Mixed results from Phase II trial of the anti-inflammatory drug candidate losmapimod prompt pivotal study in heart attack patients.

The lowdown: GlaxoSmithKline (GSK) is moving a small-molecule inhibitor of the p38 mitogen-activated protein kinase (MAPK) α- and β-isoforms forward for the short-term treatment of acute coronary syndrome on the basis of mixed results from a Phase II trial (Lancet; 13 Jun 2014). In the trial in 526 patients with non-ST-segment elevation myocardial infarction, losmapimod missed the primary end points of inflammation (assessed by concentrations of C-reactive protein (CRP) at 12 weeks) and infarct size. “In retrospect ... we might have expected that serum concentrations of [CRP] ... would normalise by week 12 and that this timepoint would provide an insensitive signal of biological activity,” the authors write. Efficacy signals on CRP at 72 hours, B-type natriuretic peptide (BNP) at 12 weeks, and imaging measures of left ventricular function and end-diastolic and end-systolic volumes led the authors to conclude that treatment “might improve outcomes after acute coronary syndromes”. They add that losmapimod and related compounds have also been associated with reduced circulating markers of inflammation and vascular inflammation in trials in other cardiovascular indications.

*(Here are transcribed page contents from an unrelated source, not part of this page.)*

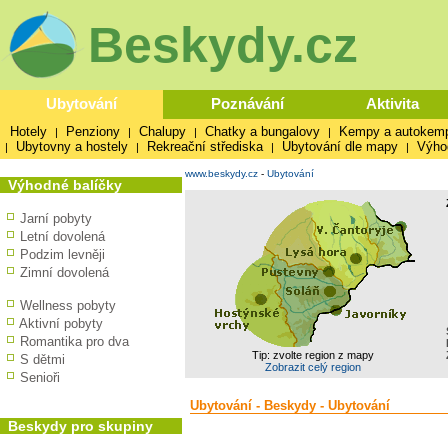
Beskydy.cz
Ubytování
Poznávání
Aktivita
Hotely
Penziony
Chalupy
Chatky a bungalovy
Kempy a autokem
|
|
|
|
Ubytovny a hostely
Rekreační střediska
Ubytování dle mapy
Výho
|
|
|
|
www.beskydy.cz
-
Ubytování
Výhodné balíčky
Jarní pobyty
Letní dovolená
Podzim levněji
Zimní dovolená
Wellness pobyty
Aktivní pobyty
Romantika pro dva
Tip: zvolte region z mapy
S dětmi
Zobrazit celý region
Senioři
Ubytování - Beskydy - Ubytování
Beskydy pro skupiny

Many other drug developers have been stumped on the p38 MAPK front because of intolerable liver, skin and neurological adverse events (Nature Rev. Drug Discov. 8, 480–499; 2009). GSK's latest results do not show any major liver or other safety signals, although there were numerical yet statistically insignificant increases in alanine aminotransferase (ALT) concentrations that were three or more times the upper limit of normal (ULN), serum creatinine concentrations at 12 weeks and adverse events leading to study drug termination with losmapimod treatment.

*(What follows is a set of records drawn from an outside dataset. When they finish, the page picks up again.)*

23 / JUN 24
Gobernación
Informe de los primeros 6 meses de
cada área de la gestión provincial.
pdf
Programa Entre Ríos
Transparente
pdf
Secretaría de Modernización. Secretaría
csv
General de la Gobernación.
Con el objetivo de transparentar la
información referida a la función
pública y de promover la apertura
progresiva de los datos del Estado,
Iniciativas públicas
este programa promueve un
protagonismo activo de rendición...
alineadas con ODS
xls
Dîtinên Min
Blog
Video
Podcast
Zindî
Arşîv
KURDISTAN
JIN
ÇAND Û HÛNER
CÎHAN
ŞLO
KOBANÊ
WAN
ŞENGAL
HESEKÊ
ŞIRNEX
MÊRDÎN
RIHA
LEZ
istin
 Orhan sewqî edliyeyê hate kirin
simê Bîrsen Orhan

A Phase III trial will now randomize 25,500 patients who have presented with acute coronary syndrome (specifically, a heart attack) to twice-daily oral treatment with losmapimod or placebo for 3 months. The primary end point is the composite measure of time to first occurrence of cardiovascular death, myocardial infarction or severe recurrent ischaemia requiring urgent coronary artery revascularization. The study should be completed in December 2018.

Losmapimod is the only p38 MAPK inhibitor in development for acute coronary syndrome. Array's ARRY-797 is in Phase II development for congestive heart failure.

The news came less than a month after GSK reported that its anti-inflammatory candidate darapladib — an inhibitor of lipoprotein-associated phospholipase A2 — had failed in a Phase III acute coronary syndrome trial (see page 481).